The property is also quite spacious so more often than not Michele and I felt like we were the only ones there!


We spent the night of my birthday gazing at the starts from the watchtower at the Kasbah.

We were heading to North Africa in the summer but were woefully unprepared for the Atlas mountains where the temperatures drop dramatically at night. I think it was in the 40s F while we were there and we could see our breathe in the night. We were so happy to have traditional Berber mountain robes in our room to put on for stargazing. During the day, I made use of the straw hat provided in our room too!
Michele in a traditional Moroccan Djellaba
The next day, well rested from a wonderful night in our cozy cabin, we were ready to explore the Imlil Valley! Most of the guests were up and out while we were having breakfast as they were hiking big summits.

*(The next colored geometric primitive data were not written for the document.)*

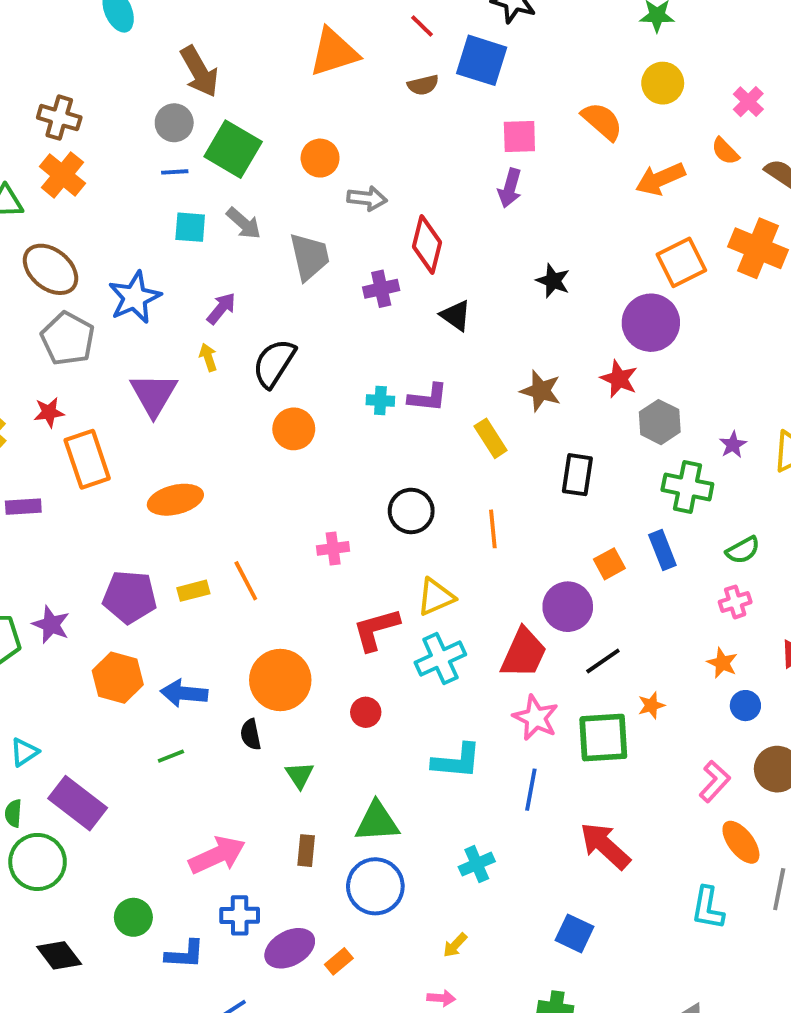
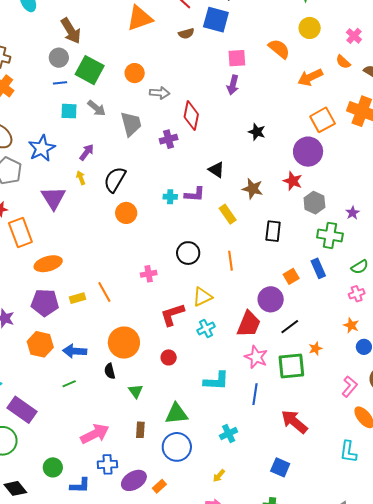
black triangle: (456, 315) -> (216, 170), moved
orange ellipse: (175, 500) -> (48, 264), moved
cyan cross: (440, 659) -> (206, 328), size x0.7

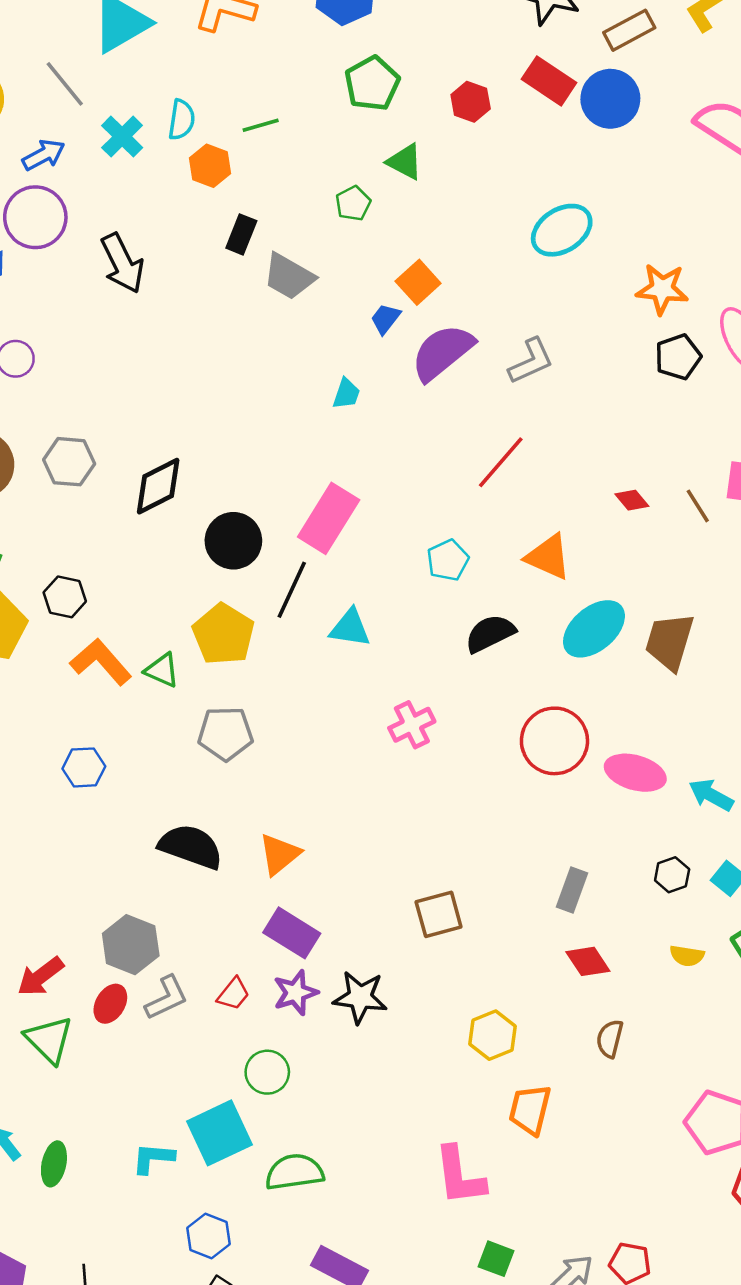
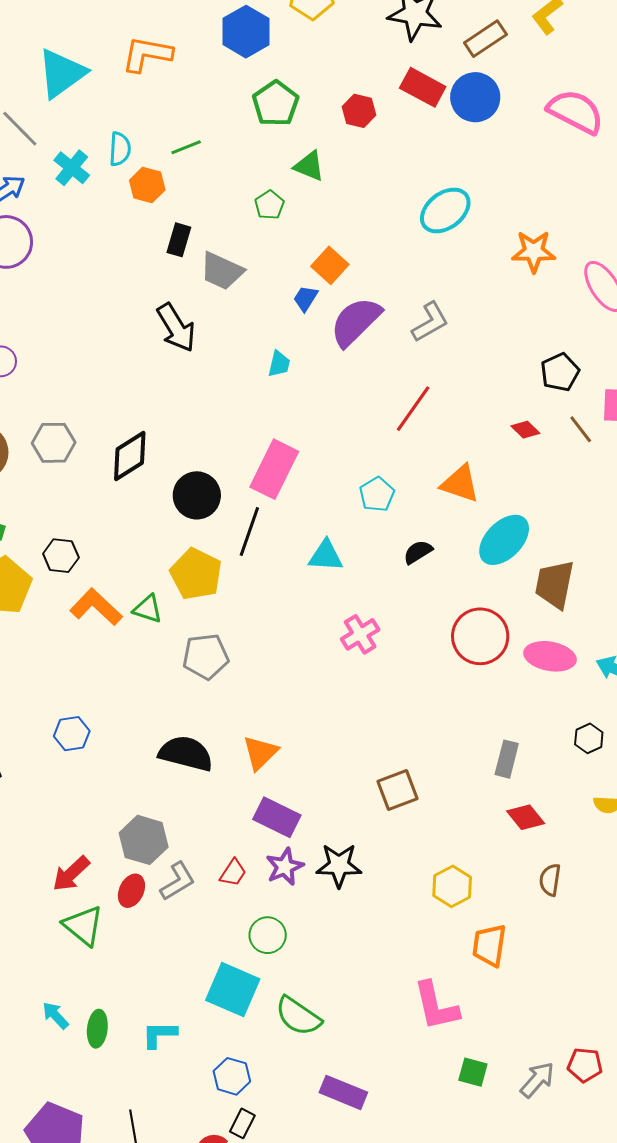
black arrow: (122, 263) -> (176, 328), moved
black pentagon: (678, 357) -> (560, 372), moved
cyan triangle: (350, 628) -> (326, 556), moved
black semicircle: (490, 633) -> (418, 552), size x0.7
brown trapezoid: (670, 642) -> (555, 584), moved
blue hexagon: (84, 767) -> (72, 734), moved
cyan square: (220, 1133) -> (233, 990), turned -36
cyan L-shape: (153, 1158) -> (159, 1034), moved
green semicircle: (294, 1172) -> (298, 1016), turned -132

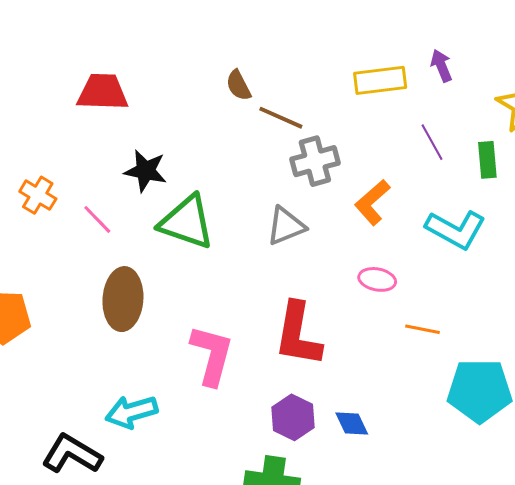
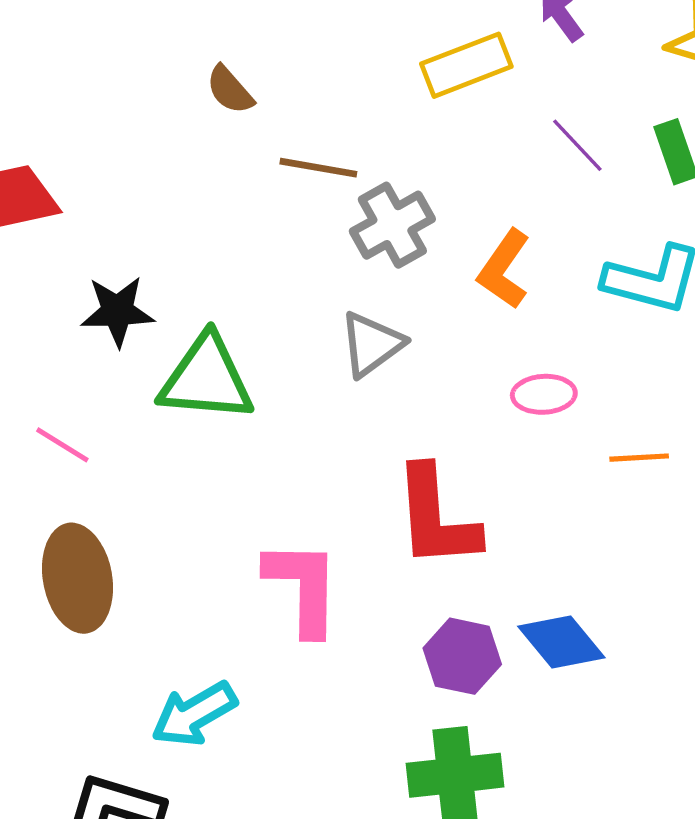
brown semicircle: (238, 85) -> (230, 90), moved
pink line: (97, 219) -> (62, 445), moved
brown ellipse: (123, 299) -> (78, 578), moved
blue diamond: (352, 423) -> (561, 642), size x1.4

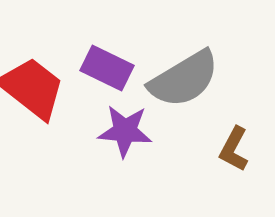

If you’d rather just take a day trip exploring the surrounding villages in the Imlil valley, the Kasbah can arrange that too. We went with Ali and had an amazing time.

women in Imlil Valley

After trekking, Michele and I booked a private session in the wood heated hammam — you do have to book it with the front desk so they prep the room for you.

Getting There

We flew into Marrakesh and Kasbah du Toubkal arranges for a driver to pick you up from the airport and driver you about two hours through beautiful vistas into the valley town of Imlil. Your hosts will meet you in the town of Imlil with a trekking donkey to carry your things up to Kasbah du Toubkal. It is a little bit of a hike and surprisingly gets steep at some points!
You guys are in love. Do you love her? I know a man in love. Happy wife, happy life! – salesman in a carpet store in Imlil Valley
Every trip Michele and I take together is special, but Morocco, without a doubt holds a place in our heart. We grew and truly blossomed as a couple. It actually could be the first place where Michele told me he loved me!

The Imlil Valley and Atlas Mountains are truly magical. Kasbah du Toubkal gave us a completely different taste of Morocco that we were truly lucky to experience. Have you been there? Have any other recs for the Atlas Mountains? Let me know!